A cette fin les équipes de l’Institut Curie poursuivent le recueil d’échantillons de tumeurs digestives. Ces échantillons permettront à terme d’améliorer la caractérisation biologique et moléculaire des tumeurs digestives, d’identifier des facteurs prédictifs de réponse aux thérapies et d’identifier de nouvelles cibles thérapeutiques.

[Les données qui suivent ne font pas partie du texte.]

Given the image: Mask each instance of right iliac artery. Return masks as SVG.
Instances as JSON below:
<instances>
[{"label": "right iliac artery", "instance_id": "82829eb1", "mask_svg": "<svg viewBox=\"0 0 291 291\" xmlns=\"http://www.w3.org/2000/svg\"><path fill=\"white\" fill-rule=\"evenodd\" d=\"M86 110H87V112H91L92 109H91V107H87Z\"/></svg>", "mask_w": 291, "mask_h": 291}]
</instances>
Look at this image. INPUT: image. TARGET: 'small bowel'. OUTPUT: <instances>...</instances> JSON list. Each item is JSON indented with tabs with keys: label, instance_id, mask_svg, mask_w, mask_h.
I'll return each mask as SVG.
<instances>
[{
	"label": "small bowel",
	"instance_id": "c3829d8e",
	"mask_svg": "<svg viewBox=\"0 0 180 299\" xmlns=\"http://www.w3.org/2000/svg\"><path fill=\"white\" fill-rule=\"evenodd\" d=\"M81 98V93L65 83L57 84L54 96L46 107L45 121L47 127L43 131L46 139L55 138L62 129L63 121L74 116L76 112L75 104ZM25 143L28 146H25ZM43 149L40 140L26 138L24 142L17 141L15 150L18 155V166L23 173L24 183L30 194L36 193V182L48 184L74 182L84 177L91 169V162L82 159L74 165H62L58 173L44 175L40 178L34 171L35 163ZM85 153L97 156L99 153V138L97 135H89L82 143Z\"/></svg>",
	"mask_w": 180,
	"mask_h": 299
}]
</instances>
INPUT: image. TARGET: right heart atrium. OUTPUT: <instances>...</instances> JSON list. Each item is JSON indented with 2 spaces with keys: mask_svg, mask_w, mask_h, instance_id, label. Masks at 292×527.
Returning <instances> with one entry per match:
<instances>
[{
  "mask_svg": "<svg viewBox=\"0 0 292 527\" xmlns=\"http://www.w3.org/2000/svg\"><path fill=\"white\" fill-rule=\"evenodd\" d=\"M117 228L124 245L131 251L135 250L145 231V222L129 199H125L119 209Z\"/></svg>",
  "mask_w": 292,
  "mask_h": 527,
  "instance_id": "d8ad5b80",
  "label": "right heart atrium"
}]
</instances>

Parallèlement, des recherches seront menées pour comprendre comment le microenvironnement favorise le développement tumoral. Les cellules tumorales ne sont pas isolées au sein de l’organisme. Elles interagissent avec leurs voisines a priori saines et les utilisent à leurs fins. Percer les secrets du microenvironnement qui entoure les cellules tumorales : des cellules, des molécules qui freinent ou facilitent la croissance des cancers pourraient constituer autant d’alliés ou de cibles dans la lutte contre la maladie.

 

Cancer du canal anal : dresser le profil moléculaire

Autre sous-type de cancer digestif, mais enjeu assez similaire : récolter des échantillons tumoraux pour pouvoir dresser des profils moléculaires de ce cancer. Seul cette caractérisation biologique et moléculaire aboutira à l’identification de voies ou réseaux dérégulés dans les tumeurs et donc de potentielles cibles thérapeutiques. Spécialisé dans la prise en charge de tumeurs rares, l’Institut Curie dispose des experts mais aussi des échantillons biologiques indispensables à la découverte de thérapies ciblées.